My rear spring broke. Apparently, this is quite a common occurrence on the E46 BMWs. I mean, why wouldn’t a car that was $35,ooo when new have springs that break by 100k miles for no good reason at all? Gotta love BMWs!
Because it’s such a common problem, here’s a DIY guide to fixing it.
Vehicle • BMW E46. 325xi, specifically. As far as I know, this applies to all years and models of the E46.
Difficulty • 3/10 If you’ve ever done any suspension work, or replaced your brake pads or rotors, this will be quite easy for you.
Time • 20 to 30 minutes per side.
- Floor jack and two Jack stands, and a roughly 1 foot piece of a wood 2×4
- Long 1/2 ratchet or breaker bar
- 1/2 ratchet
- Torque wrench (optional, but preferable)
- 17mm socket for wheels bolts
- 18mm socket for the rear shock bolt
- New rear coil springs
- Spare tire jack from your trunk
- Penetrating oil (PB Blaster or similar)
(All photos show the new spring.
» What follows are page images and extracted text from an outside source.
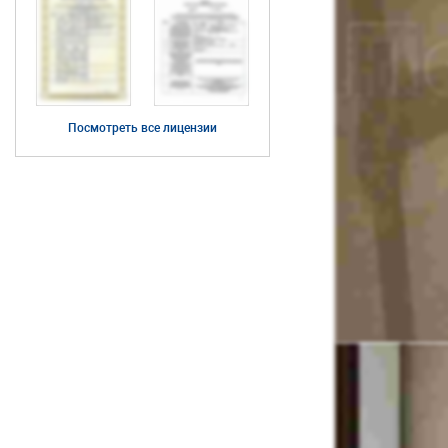
Посмотреть все лицензии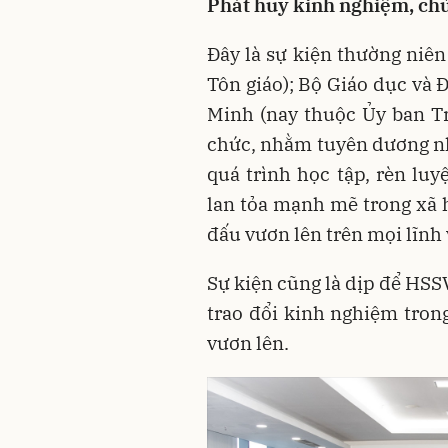
Phát huy kinh nghiệm, chủ
Đây là sự kiện thường niên
Tôn giáo); Bộ Giáo dục và
Minh (nay thuộc Ủy ban T
chức, nhằm tuyên dương nh
quá trình học tập, rèn luy
lan tỏa mạnh mẽ trong xã h
đấu vươn lên trên mọi lĩnh
Sự kiện cũng là dịp để HSS
trao đổi kinh nghiệm trong
vươn lên.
Please ignore that.)
Step 1 • (No picture, sorry.) Car off and in park, e-brake on. Loosen your wheel bolts.
Step 2 • Jack up the rear of the car by placing your floor jack under the rear differential carrier. I like to use a piece of wood so that the steel doesn’t get damaged by the jack. Your jack has to go under the car with the handle down. Your first pumps on the jack will be quite short. It’s kind of tedious, but this is the correct way to do it.
Step 3 • Put jack stands under the rear jack pads, closer to the front of the car because the pads will go forward as the car is lowered onto the stands.
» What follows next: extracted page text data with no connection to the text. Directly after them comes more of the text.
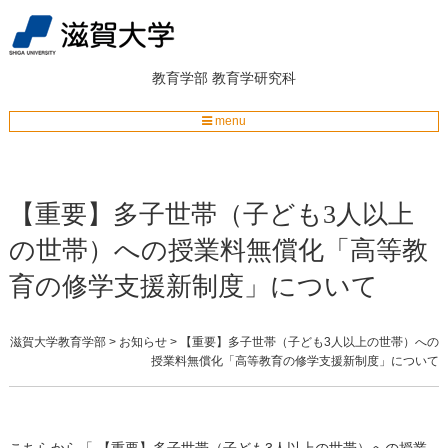
教育学部
教育学研究科
menu
【重要】多子世帯（子ども3人以上
の世帯）への授業料無償化「高等教
育の修学支援新制度」について
滋賀大学教育学部
>
お知らせ
>
【重要】多子世帯（子ども3人以上の世帯）への
授業料無償化「高等教育の修学支援新制度」について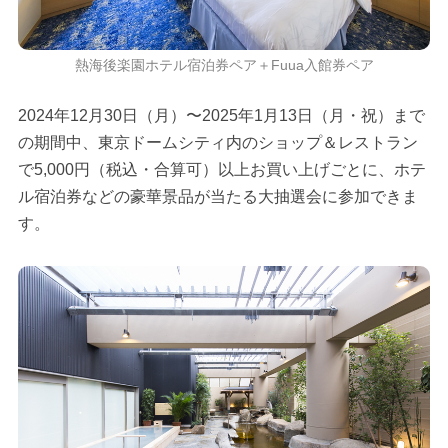
熱海後楽園ホテル宿泊券ペア＋Fuua入館券ペア
2024年12月30日（月）〜2025年1月13日（月・祝）まで
の期間中、東京ドームシティ内のショップ＆レストラン
で5,000円（税込・合算可）以上お買い上げごとに、ホテ
ル宿泊券などの豪華景品が当たる大抽選会に参加できま
す。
Step 4 • (No picture again) Remove the wheel bolts and the wheels from both sides. I didn’t realize this originally, but someone pointed out to me that it’s important to do both sides together–as opposed to doing the whole job on one side, then putting the wheel back on and switching to the other–so that sway bar isn’t a problem when pushing down the control arms.
Step 5 • Place your jack–again, using a piece of wood so you don’t damage the steel–under the shock, just enough to relieve pressure but not enough to lift it up. Use an 18mm socket–1/2 drive, preferably–to remove the bolt. If you have any trouble, spray the bolt with penetrating oil and let it sit for a few minutes. Pull out the bolt and lower the jack. Go to the other side and repeat so that both control arms are detached from their shocks.
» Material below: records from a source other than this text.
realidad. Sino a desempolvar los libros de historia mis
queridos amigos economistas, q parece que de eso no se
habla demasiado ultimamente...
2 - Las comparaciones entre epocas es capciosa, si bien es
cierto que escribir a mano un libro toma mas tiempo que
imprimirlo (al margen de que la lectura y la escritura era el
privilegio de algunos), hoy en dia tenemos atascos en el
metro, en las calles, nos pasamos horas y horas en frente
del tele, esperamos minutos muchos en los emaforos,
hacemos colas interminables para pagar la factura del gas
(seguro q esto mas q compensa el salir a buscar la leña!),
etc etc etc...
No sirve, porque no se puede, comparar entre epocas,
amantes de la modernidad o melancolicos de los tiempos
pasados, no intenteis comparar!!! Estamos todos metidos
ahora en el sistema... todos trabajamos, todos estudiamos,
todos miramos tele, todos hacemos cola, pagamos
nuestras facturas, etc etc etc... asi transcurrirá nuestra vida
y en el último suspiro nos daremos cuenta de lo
Step 6 • Remove the wires from the trailing arm so that you don’t damage them, and place the base of your spare tire jack on the trailing arm. You can see the jack placement in the photos. Carefully raise the jack, making sure to not hit the car’s paint. As you do this, the control arm will lower, and the spring should pop out. Repeat on the other side so that both springs are removed.
Step 7 • (No picture) Remove the upper and lower pads from the springs, and transfer them to your new springs.
Step 8 • Carefully guide the new spring into position, making sure the upper and lower pads are oriented correctly. Once you’re confident that the spring is in the right place, and the metal protrusions from the car body and control arm are in the openings in the spring pads, you can decompress the jack and repeat on the other side.
Step 9 • Jack up the mounting point for the rear shock, making sure it’s level with the bolt hole in the shock. Reattach the bolt, and torque it to 100Nm. ( http://www.argyrides.eu/bmw/mods/suspension/pdf/torque_values.pdf ) Repeat on the other side.
Step 10 • Mount your wheels, lift your car up from the differential carrier to remove the jack stands, lower it down, clean up, then go for a short test drive!